Sur le volet pétrolier, la tendance est également à la hausse : le trafic de pétrole brut progresse de 10 % sur un an, une évolution que le port attribue au fonctionnement à plein régime des raffineries de la zone. Le tourisme de croisière confirme lui aussi sa dynamique, avec 1,2 million de passagers accueillis sur le semestre, en progression de 5 % par rapport à 2025.
« C’est +18 % en tonnage […] Un record. Peu de ports en Europe doivent connaître une telle croissance », a insisté Hervé Martel à propos des conteneurs, avant de mettre en avant un second record, celui des investissements du port dans ses infrastructures industrielles, logistiques et maritimes : « On a déjà engagé 95 millions d’euros, et on devrait atteindre 125 millions d’investissement à la fin de l’année. En 2020, quand je suis arrivé, c’était 51 millions ».
| Indicateur (1er semestre 2026) | Valeur | Évolution sur un an |
|---|---|---|
| Trafic global | 36,4 Mt | -3 % |
| Conteneurs | 823 127 EVP | +13 % (+18 % en tonnage) |
| Pétrole brut | – | +10 % |
| Gaz naturel liquéfié | – | -46 % |
| Croisières | 1,2 million de passagers | +5 % |
| Investissements engagés | 95 M€ (objectif 125 M€ fin 2026) | vs 51 M€ en 2020 |
Un pari industriel qui se joue aussi du côté de Fos
Au-delà des chiffres de trafic, la direction du port met en avant la multiplication des investissements privés dans les bassins ouest, du côté de Fos. Parmi les projets en cours figure notamment le projet Mistral porté par l’industriel italien Marcegaglia : une future usine XXL de production d’acier bas carbone, pour un investissement annoncé de 1,2 milliard d’euros. Ce type de projet illustre la stratégie du port, qui cherche à capter une partie de la réindustrialisation décarbonée aux côtés de sa croissance logistique.

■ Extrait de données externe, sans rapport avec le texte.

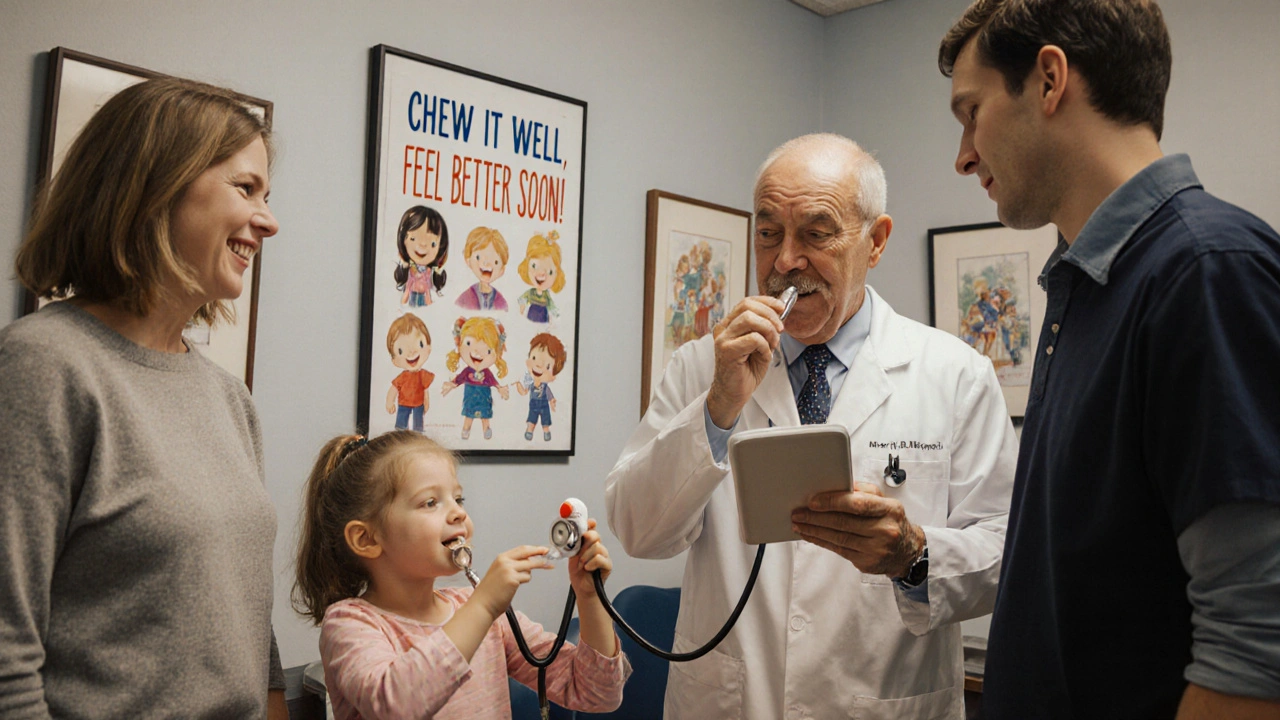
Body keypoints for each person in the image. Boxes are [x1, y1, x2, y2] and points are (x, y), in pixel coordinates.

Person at [938, 1, 1280, 717]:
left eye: (972, 112)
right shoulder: (1085, 285)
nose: (964, 154)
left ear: (1051, 80)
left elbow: (1257, 637)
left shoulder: (1205, 272)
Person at [605, 133, 1018, 719]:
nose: (784, 262)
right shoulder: (702, 365)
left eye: (816, 234)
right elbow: (637, 529)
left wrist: (913, 554)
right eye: (768, 232)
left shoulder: (955, 376)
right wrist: (716, 409)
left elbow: (1008, 551)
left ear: (875, 242)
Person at [0, 77, 286, 717]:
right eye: (245, 189)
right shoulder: (44, 367)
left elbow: (242, 617)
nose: (268, 220)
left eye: (268, 195)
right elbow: (5, 651)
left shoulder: (228, 398)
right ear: (156, 185)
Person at [292, 430, 629, 719]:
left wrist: (589, 597)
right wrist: (482, 607)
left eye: (458, 497)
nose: (458, 513)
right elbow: (396, 706)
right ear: (367, 539)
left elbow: (597, 694)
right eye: (429, 503)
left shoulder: (481, 613)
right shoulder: (349, 625)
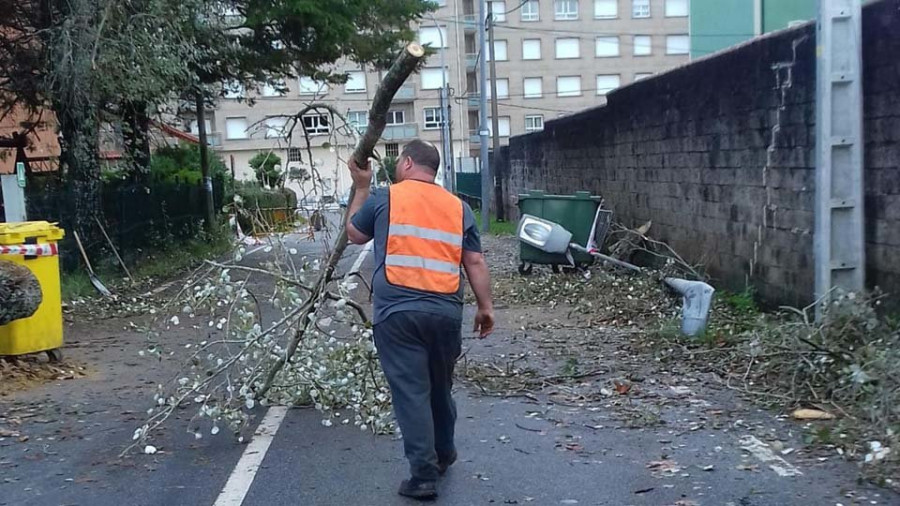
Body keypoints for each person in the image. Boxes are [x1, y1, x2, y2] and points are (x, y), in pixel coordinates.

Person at [346, 140, 494, 500]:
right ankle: (444, 452)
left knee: (412, 392)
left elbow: (354, 234)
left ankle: (424, 476)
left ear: (408, 163)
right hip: (445, 312)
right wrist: (485, 307)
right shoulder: (459, 207)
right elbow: (474, 261)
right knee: (440, 386)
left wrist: (362, 186)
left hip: (398, 313)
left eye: (400, 163)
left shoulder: (385, 197)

Reste que la trajectoire du port dépendra largement de l’évolution de la situation internationale sur la deuxième moitié de l’année. La direction du GPMM se veut prudente sur le trafic gazier, dont la reprise dépendra de la remise en état du réseau terrestre, tandis que l’objectif de 125 millions d’euros d’investissements annuels, s’il est atteint, marquerait un nouveau record pour l’établissement par rapport aux 51 millions d’euros engagés en 2020.